Provided information ▸
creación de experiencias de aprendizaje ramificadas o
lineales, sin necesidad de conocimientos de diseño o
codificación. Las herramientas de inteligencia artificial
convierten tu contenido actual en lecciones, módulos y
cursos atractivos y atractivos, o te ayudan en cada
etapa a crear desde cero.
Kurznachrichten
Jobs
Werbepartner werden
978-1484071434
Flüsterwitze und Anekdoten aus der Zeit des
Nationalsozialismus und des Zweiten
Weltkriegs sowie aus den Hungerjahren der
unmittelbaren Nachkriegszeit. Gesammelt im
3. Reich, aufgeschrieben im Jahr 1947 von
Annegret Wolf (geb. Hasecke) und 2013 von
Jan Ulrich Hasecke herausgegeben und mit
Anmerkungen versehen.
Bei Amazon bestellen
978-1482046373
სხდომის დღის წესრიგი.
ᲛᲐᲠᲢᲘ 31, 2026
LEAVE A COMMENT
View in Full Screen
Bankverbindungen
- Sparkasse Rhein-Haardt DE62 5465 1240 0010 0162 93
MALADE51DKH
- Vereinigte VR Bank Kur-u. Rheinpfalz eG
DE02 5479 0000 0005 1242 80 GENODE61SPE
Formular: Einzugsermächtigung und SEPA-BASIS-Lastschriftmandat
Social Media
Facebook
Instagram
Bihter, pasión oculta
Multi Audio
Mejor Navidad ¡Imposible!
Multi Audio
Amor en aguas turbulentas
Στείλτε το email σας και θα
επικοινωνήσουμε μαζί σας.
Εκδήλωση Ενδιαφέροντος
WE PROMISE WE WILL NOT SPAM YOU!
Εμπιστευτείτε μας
...
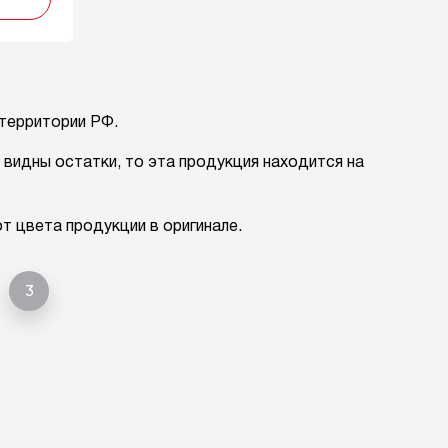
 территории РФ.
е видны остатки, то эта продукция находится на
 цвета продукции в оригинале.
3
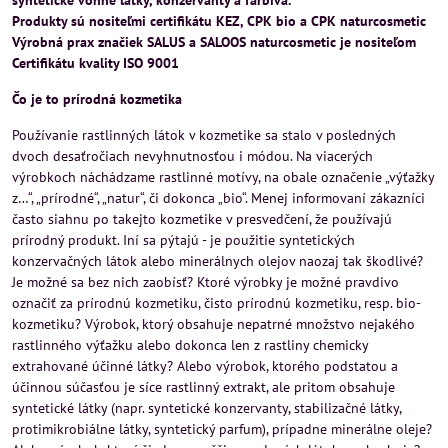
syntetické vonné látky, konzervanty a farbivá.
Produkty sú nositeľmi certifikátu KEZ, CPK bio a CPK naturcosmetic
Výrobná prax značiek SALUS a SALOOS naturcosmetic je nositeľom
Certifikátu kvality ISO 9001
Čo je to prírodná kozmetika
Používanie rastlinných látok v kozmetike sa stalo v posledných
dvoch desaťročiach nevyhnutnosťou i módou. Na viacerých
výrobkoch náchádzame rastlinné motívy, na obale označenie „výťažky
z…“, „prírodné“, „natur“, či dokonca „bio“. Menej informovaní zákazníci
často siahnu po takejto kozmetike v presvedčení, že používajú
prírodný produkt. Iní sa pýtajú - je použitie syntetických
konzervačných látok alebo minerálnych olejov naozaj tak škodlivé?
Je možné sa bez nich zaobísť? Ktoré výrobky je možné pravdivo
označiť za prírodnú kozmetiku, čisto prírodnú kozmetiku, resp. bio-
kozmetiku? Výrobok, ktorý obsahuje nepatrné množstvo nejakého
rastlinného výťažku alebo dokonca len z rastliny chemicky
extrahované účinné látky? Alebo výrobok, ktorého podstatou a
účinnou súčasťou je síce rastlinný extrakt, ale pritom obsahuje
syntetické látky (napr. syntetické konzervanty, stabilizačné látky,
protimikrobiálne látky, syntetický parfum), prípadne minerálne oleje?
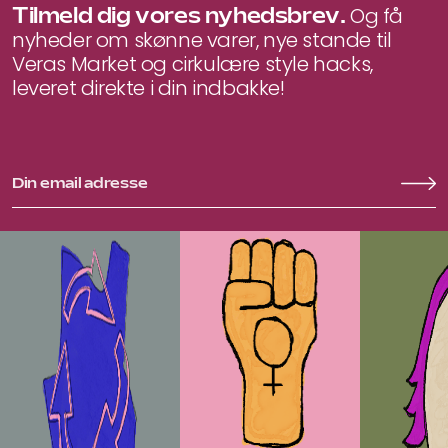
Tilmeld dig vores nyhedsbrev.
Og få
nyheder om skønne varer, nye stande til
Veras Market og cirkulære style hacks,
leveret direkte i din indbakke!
==
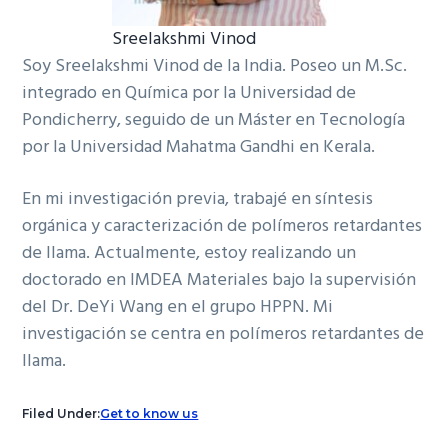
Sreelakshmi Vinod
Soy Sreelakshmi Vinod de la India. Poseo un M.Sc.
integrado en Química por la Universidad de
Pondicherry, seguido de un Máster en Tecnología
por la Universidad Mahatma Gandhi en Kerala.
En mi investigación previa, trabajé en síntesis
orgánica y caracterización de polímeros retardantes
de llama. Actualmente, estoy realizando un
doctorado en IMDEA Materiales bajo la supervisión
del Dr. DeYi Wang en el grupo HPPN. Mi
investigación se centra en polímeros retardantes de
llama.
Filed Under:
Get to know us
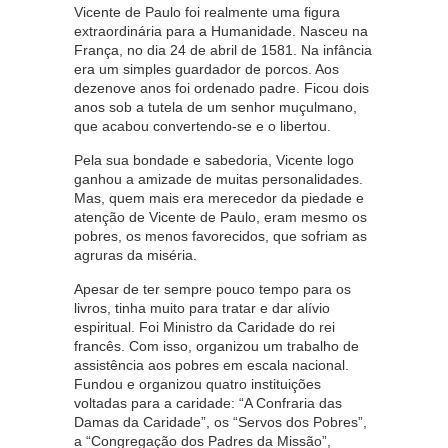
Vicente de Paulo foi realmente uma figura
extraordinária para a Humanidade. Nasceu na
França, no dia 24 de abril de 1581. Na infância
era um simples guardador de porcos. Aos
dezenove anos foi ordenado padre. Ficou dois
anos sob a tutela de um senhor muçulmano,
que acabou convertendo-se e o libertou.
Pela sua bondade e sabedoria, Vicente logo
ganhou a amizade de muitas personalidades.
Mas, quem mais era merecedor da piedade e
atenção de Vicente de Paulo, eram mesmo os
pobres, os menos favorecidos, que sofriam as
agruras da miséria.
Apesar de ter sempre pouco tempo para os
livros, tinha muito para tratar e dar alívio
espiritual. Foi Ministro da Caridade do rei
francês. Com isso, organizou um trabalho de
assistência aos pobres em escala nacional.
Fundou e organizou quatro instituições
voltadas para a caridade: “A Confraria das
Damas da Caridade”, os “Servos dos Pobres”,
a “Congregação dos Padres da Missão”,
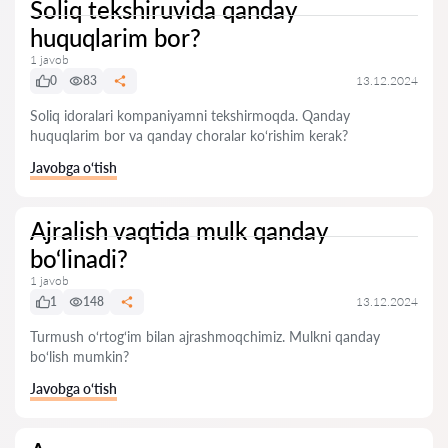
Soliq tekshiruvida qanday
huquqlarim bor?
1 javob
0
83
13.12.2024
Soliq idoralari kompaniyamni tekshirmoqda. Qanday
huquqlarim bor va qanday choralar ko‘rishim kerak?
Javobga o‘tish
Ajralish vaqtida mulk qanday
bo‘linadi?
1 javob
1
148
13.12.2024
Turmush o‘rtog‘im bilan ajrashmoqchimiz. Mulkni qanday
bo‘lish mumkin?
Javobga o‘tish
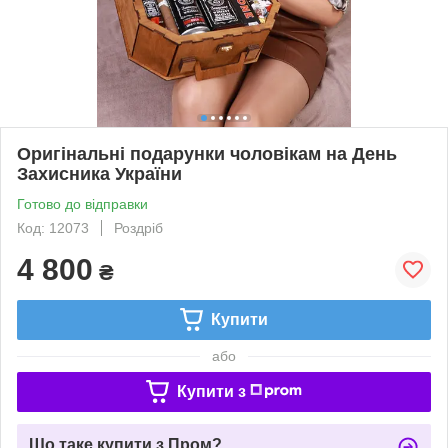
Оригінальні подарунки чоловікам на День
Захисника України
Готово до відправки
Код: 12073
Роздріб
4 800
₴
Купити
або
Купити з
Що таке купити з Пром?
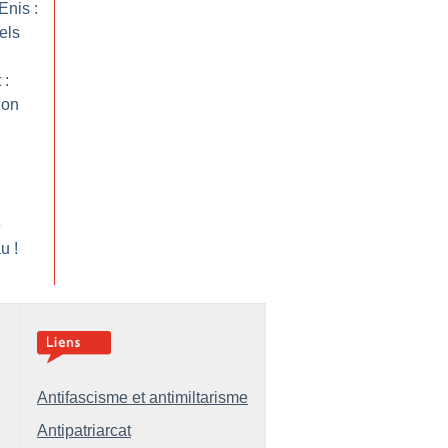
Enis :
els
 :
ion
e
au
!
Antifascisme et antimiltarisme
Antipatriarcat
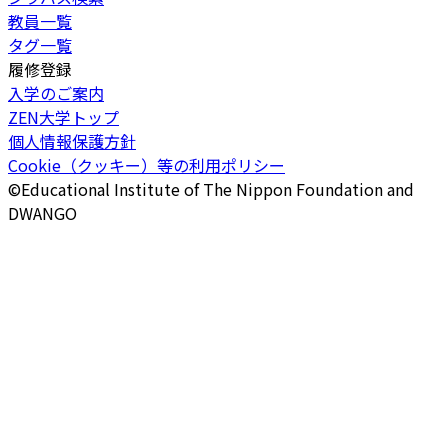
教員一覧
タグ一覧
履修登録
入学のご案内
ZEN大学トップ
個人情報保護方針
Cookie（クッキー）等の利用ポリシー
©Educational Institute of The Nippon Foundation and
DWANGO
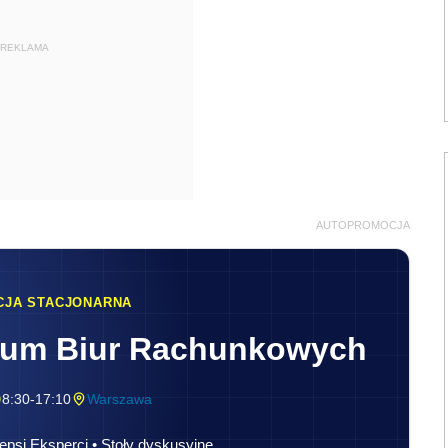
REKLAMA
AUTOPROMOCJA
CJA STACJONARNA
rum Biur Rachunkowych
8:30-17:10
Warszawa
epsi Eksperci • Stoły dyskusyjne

Job item ▸ Find every line in the items that contains the string "kozmetike" and copy each one. Matching is case-sensitive.

Reply to the task ▸
Používanie rastlinných látok v kozmetike sa stalo v posledných
často siahnu po takejto kozmetike v presvedčení, že používajú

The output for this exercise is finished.